Collected data ▸
====
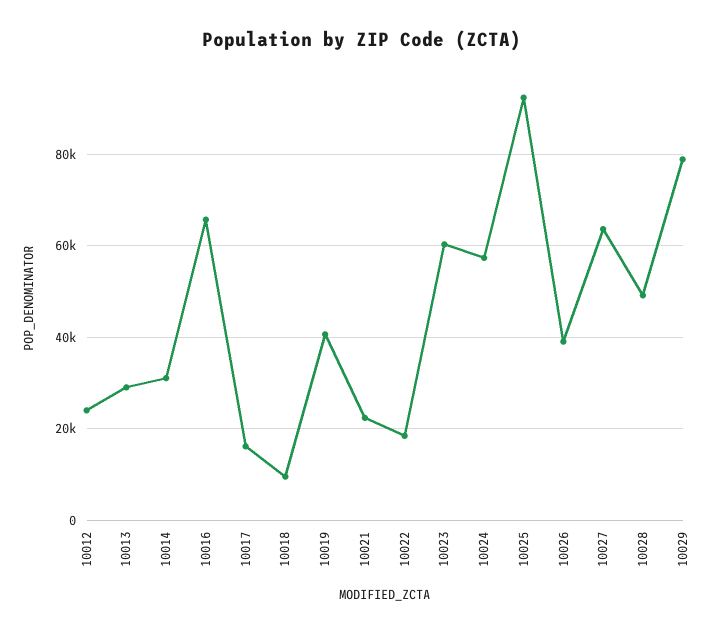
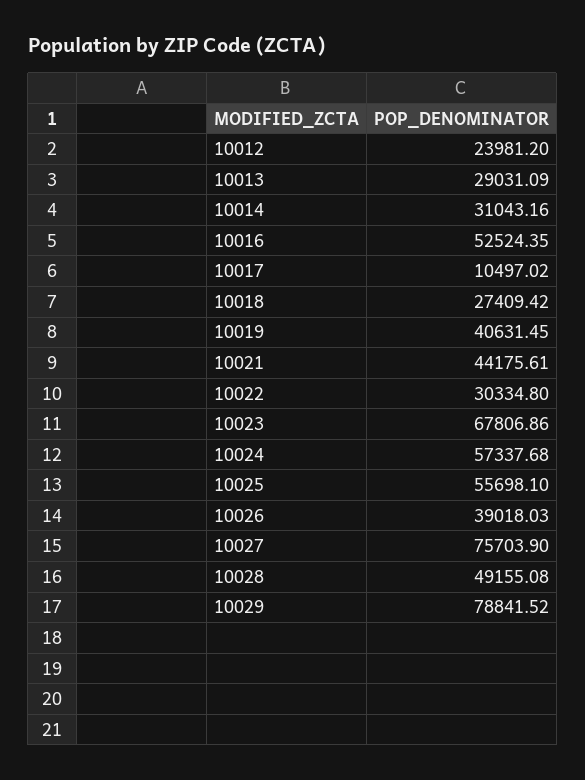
  {
    "10012": 23981.2,
    "10013": 29031.09,
    "10014": 31043.16,
-   "10016": 66000,
+   "10016": 52524.35,
-   "10017": 16000,
+   "10017": 10497.02,
-   "10018": 10000,
+   "10018": 27409.42,
    "10019": 40631.45,
-   "10021": 22000,
+   "10021": 44175.61,
-   "10022": 18000,
+   "10022": 30334.8,
-   "10023": 60000,
+   "10023": 67806.86,
    "10024": 57337.68,
-   "10025": 92000,
+   "10025": 55698.1,
    "10026": 39018.03,
-   "10027": 64000,
+   "10027": 75703.9,
    "10028": 49155.08,
    "10029": 78841.52
  }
====
Your goal ▸ Every line of the records above must reappear exactly, though the pictures must not.

Problem solution ▸
  {
    "10012": 23981.2,
    "10013": 29031.09,
    "10014": 31043.16,
-   "10016": 66000,
+   "10016": 52524.35,
-   "10017": 16000,
+   "10017": 10497.02,
-   "10018": 10000,
+   "10018": 27409.42,
    "10019": 40631.45,
-   "10021": 22000,
+   "10021": 44175.61,
-   "10022": 18000,
+   "10022": 30334.8,
-   "10023": 60000,
+   "10023": 67806.86,
    "10024": 57337.68,
-   "10025": 92000,
+   "10025": 55698.1,
    "10026": 39018.03,
-   "10027": 64000,
+   "10027": 75703.9,
    "10028": 49155.08,
    "10029": 78841.52
  }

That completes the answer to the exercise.